One of the defining characteristics of occupying a dystopia is that you don’t know it.  The ruling elite makes sure of this.  Hence Winston Smith’s task is to obliterate unpalatable truths in the memory hole, and women in Gilead are rendered illiterate by being denied access to books.  The current dystopia we are constructing for ourselves here and now is characterised by the obliteration of human communication.  When we make contact with any corporate organization our first port of call is liable to be a robot, who is keen to ascertain that we are not a robot. 

“Please state in a few words the reason for your call.”

“Well, it’s a little complicated.  You see, to let you understand…”

“I’m sorry.  I didn’t catch that.  Do you wish to alter the terms of your policy?”

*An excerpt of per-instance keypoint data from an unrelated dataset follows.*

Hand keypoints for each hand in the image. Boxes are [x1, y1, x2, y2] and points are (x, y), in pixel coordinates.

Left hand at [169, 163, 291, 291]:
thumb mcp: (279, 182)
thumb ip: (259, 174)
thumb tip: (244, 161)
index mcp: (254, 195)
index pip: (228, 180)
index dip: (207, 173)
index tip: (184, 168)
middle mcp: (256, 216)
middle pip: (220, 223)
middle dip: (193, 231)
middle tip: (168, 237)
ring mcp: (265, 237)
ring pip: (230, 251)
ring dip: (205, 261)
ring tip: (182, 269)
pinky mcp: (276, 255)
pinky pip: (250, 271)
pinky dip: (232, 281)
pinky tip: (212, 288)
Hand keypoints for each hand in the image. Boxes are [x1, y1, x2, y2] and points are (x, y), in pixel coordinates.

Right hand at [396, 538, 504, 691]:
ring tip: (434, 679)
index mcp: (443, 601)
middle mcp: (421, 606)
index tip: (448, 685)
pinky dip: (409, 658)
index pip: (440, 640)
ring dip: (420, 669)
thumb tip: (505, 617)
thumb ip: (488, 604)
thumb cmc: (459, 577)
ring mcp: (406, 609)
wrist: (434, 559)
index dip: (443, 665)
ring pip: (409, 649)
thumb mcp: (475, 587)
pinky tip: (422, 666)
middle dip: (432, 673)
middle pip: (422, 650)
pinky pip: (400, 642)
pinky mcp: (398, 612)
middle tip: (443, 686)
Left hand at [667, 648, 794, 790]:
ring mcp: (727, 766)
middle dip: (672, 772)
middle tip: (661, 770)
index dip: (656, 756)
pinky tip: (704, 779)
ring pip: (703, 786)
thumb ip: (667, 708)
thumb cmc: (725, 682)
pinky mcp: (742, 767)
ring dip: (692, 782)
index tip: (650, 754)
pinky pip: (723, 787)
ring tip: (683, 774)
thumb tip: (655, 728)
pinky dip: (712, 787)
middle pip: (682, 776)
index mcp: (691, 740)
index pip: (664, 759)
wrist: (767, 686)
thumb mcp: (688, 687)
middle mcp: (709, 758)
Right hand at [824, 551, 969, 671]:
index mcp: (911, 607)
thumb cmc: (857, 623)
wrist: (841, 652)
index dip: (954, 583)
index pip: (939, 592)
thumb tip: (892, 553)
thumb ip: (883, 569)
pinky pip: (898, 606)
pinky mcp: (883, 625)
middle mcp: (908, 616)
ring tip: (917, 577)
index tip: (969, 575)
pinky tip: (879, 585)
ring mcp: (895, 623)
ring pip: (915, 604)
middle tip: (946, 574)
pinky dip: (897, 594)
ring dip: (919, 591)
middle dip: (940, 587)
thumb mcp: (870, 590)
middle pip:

The robot is keen that your problem, whatever it is, fits neatly into a template.  If it doesn’t, it can’t cope.  But it won’t tell you.  Things just grind to a halt.  Say you buy a concert ticket on line.  You go through the rigmarole of making the booking, presenting credit card details, proceeding to the check-out counter, and pressing “Proceed”.  And nothing happens.  The problem is simple to solve.  You haven’t ticked the box to say that you have read the terms and conditions.  So you retrace your steps and tick the box (without reading the terms and conditions).  Hey Presto. 

Now this relatively straightforward scenario has become a model for all sorts of interaction.  Even if your interlocutor is not a robot, he will exhibit robotic behaviour, and if your request or enquiry is a little out of the norm, he will cease to function on your behalf.  It simply isn’t what he has been programmed to do. 

Another aspect of this kind of interaction, or lack of it, is the absence of the courtesy of acknowledgment.  You submit an enquiry electronically to a financial institution, an insurance company, a publishing house, the Inland Revenue… You press submit, cast your bread upon the waters, and hope for the best.  After a week or two you grow doubtful as to whether your message-in-a-bottle has reached dry land, and you send out another bottle.  Did you get my message?

Stoney silence. 

Not every human enterprise has been puddled by this noxious pollutant.  Aviators remain good communicators.  I can still remember the poetic mantra twixt control tower and London shuttle while I sat in my Chipmunk at the holding point at Glasgow Airport, number two to a Trident 3.  “You’re clear to London Heathrow via White Nine Amber One, to cross Lanark and Talla at flight level 55, and to climb when instructed by Scottish Radar to Flight Level 230 today.”

The pilot would read it back, word perfect.

“Read back correct.”

It wasn’t just a courtesy.  It was a matter of life and death. 

But for the most part, in our society, human communication is being rapidly eroded. You can’t get an appointment with your GP, you can’t buy a train ticket from somebody at the station ticket office, and you can’t ask a bank teller to effect a financial transaction.  That is our peculiar dystopia, and we don’t recognise it.  The next dystopia is never like the last dystopia.

Is the USA really morphing into Gilead?  You might argue that it already has.  Margaret Atwood makes the observation that The Testaments is not really a futuristic novel; she made a point of depicting nothing that doesn’t already exist.  The way out of Gilead is escape north to Canada.  I did that in 1982.  I hired a car and drove up through New York State across to Ontario via Thousand Island Country.  Very beautiful.  I went round Lake Ontario, through Margaret Atwood’s home town Toronto, and headed for the border at Buffalo.  A Canadian looked at me dubiously and said, “Why on earth are you going back down there?”